• **Your instructions**: Give the number of lines in the data below containing the word "Fantasy", with no other text.

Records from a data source
▼

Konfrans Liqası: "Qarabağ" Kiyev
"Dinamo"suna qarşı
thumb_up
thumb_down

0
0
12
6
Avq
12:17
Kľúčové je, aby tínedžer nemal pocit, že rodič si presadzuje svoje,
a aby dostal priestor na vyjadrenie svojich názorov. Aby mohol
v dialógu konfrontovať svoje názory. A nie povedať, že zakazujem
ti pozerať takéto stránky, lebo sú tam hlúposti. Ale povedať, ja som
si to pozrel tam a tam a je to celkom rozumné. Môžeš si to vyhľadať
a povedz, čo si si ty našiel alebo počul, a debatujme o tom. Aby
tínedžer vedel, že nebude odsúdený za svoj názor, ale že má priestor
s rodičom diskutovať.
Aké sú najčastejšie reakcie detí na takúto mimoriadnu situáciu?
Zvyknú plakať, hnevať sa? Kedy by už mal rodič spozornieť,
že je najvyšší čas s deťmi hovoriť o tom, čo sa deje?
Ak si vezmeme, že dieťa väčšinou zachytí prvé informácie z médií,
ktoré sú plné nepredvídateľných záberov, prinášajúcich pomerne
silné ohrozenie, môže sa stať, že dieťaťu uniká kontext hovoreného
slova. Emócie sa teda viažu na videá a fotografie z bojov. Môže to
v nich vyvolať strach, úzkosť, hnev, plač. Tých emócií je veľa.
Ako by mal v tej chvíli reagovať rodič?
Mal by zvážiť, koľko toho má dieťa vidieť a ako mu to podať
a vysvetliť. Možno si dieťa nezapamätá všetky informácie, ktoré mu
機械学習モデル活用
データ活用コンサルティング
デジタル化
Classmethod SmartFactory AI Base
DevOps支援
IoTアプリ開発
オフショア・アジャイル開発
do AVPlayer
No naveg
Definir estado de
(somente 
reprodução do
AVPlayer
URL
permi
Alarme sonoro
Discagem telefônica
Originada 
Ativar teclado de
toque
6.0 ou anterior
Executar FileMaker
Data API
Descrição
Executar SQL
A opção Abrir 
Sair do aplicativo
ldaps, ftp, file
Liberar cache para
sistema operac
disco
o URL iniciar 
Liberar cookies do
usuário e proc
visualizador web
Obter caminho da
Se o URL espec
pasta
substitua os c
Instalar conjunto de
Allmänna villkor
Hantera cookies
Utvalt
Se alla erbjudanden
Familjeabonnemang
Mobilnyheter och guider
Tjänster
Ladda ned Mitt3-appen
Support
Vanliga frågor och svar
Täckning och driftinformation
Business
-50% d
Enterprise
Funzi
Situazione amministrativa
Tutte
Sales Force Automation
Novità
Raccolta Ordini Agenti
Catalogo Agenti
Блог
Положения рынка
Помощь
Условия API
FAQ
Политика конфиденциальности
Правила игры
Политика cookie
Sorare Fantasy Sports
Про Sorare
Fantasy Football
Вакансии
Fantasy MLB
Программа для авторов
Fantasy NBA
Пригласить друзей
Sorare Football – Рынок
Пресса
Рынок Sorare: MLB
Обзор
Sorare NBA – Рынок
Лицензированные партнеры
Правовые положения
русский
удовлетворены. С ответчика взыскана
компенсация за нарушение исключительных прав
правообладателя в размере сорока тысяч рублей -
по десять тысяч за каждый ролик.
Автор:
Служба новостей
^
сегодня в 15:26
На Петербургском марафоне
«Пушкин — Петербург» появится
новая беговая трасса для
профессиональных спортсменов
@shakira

▲

• **Exercise output**: 4